But everyone seemed to be so busy laying cards on the tables of the great themselves that there was no time to so much as drive by—or send a servant by—Mrs. Spriggs's. Those who did visit, she gathered almost at once, were the wives of junior Congressmen, like herself, without power or influence. It would not do to be seen too often with them.

And indeed, with Bobby and Eddie to look after most days—and most nights, while Lincoln was out in informal after-session colloquies with his male colleagues in eating-houses, taverns, or other boardinghouse “messes,” as they were called—Mary would have been hard-pressed to respond to an invitation from even Dolley Madison herself.

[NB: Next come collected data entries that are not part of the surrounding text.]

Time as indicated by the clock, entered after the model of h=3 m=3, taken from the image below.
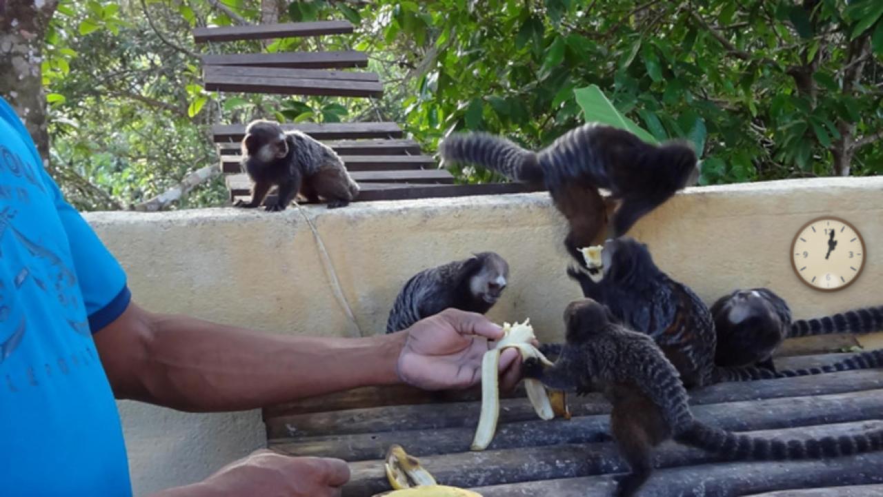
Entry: h=1 m=2
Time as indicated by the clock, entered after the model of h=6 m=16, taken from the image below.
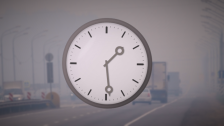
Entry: h=1 m=29
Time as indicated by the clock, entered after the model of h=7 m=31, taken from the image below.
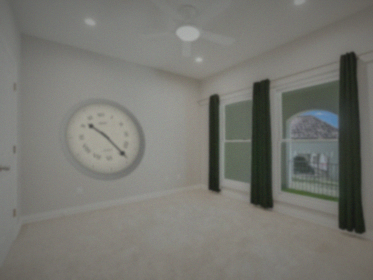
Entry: h=10 m=24
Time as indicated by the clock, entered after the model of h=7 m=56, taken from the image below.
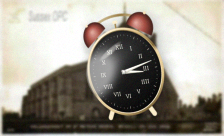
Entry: h=3 m=13
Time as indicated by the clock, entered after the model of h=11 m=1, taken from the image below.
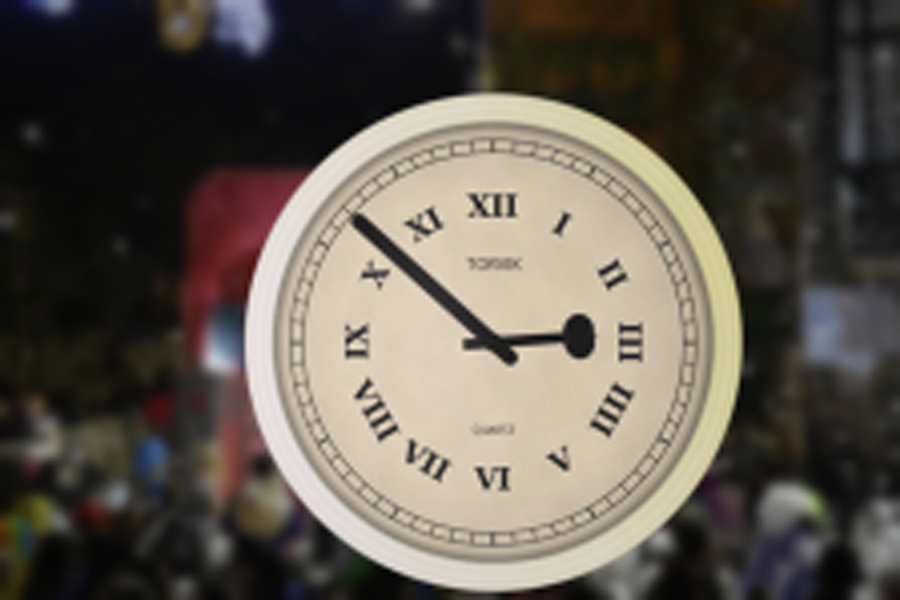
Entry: h=2 m=52
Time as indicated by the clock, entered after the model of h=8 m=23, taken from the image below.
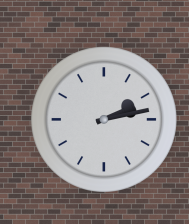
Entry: h=2 m=13
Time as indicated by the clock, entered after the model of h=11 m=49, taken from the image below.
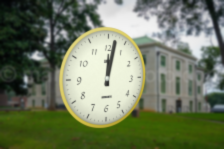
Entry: h=12 m=2
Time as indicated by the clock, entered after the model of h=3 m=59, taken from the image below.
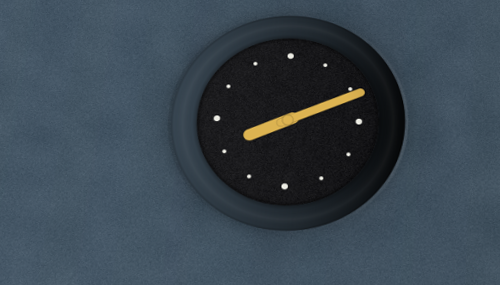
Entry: h=8 m=11
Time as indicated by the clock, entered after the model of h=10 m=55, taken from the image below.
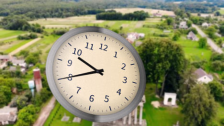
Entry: h=9 m=40
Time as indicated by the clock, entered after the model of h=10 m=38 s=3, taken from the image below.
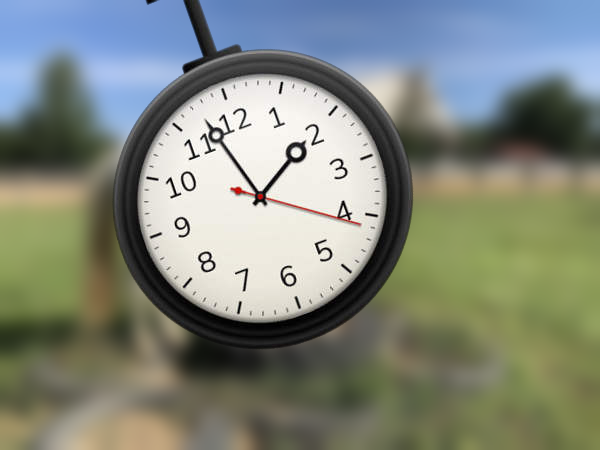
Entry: h=1 m=57 s=21
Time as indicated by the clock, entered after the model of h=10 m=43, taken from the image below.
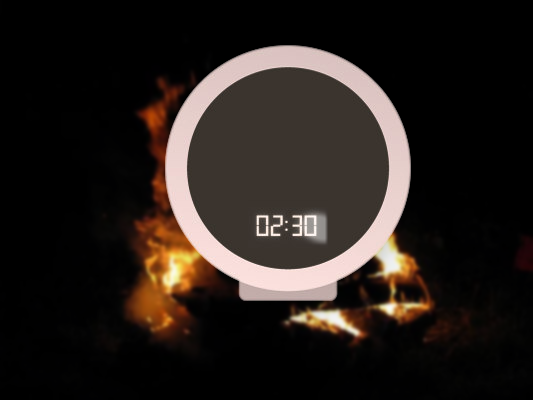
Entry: h=2 m=30
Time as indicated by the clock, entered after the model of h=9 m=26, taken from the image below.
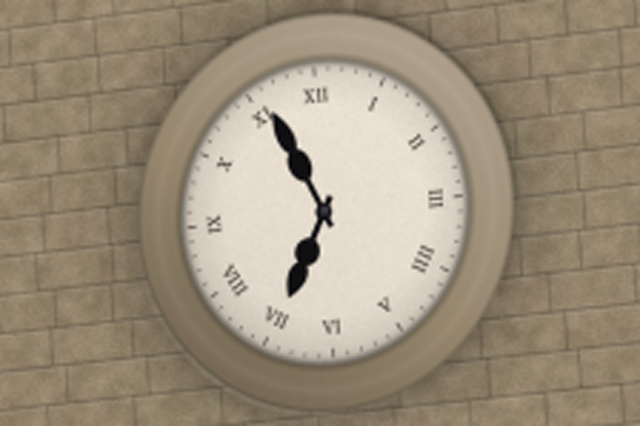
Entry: h=6 m=56
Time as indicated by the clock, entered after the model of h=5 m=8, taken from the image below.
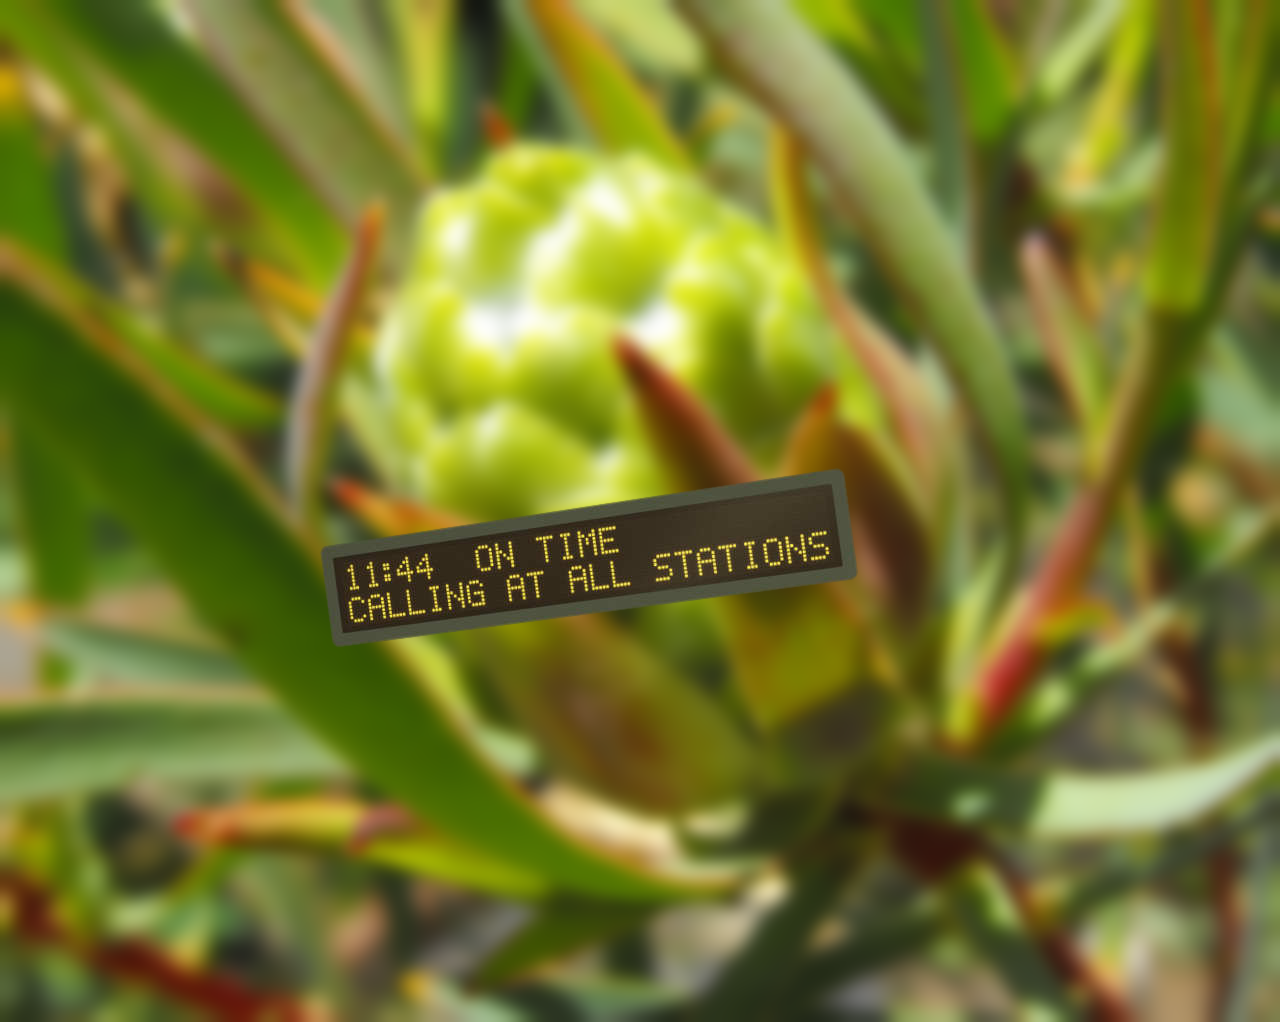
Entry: h=11 m=44
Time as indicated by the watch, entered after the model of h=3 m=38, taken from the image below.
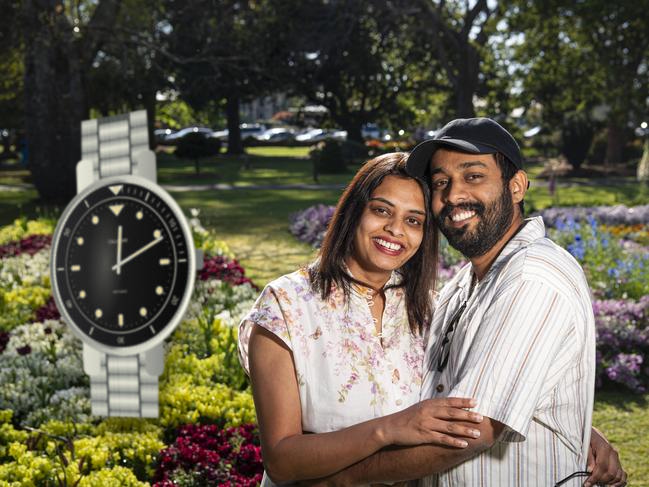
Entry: h=12 m=11
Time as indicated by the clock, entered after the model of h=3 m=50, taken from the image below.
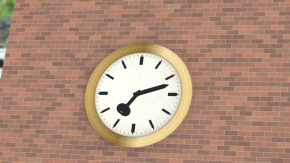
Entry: h=7 m=12
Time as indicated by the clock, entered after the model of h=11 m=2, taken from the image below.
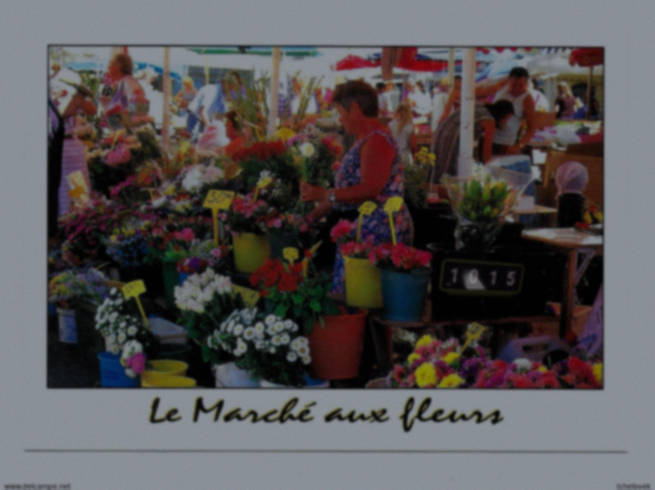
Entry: h=10 m=15
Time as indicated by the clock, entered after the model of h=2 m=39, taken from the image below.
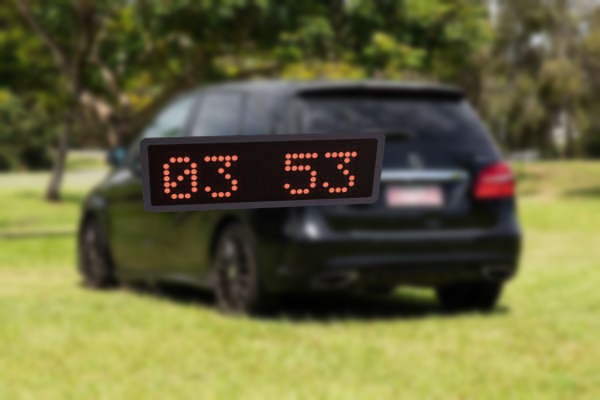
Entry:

She'd see the famous hostesses drive by in their carriages on the icy streets, or in the Capitol rotunda on those days when she could bribe Ann Spriggs to look after the boys so she could sit in the galleries with the most astonishing mélange of Congressional wives, town prostitutes, men-about-town, and what appeared to be half the colored population of Washington, slave and free, to listen to the debates. Like every other Congressional wife, Mary learned to recognize Dolley Madison, in her stylish gowns with her paint and powder fighting a rear-guard action against the years, or her queenly young niece Adele Cutts; heard the admiring whispers as people pointed out the Blair ladies—almost royalty in Maryland—or William Corcoran's wife Hannah.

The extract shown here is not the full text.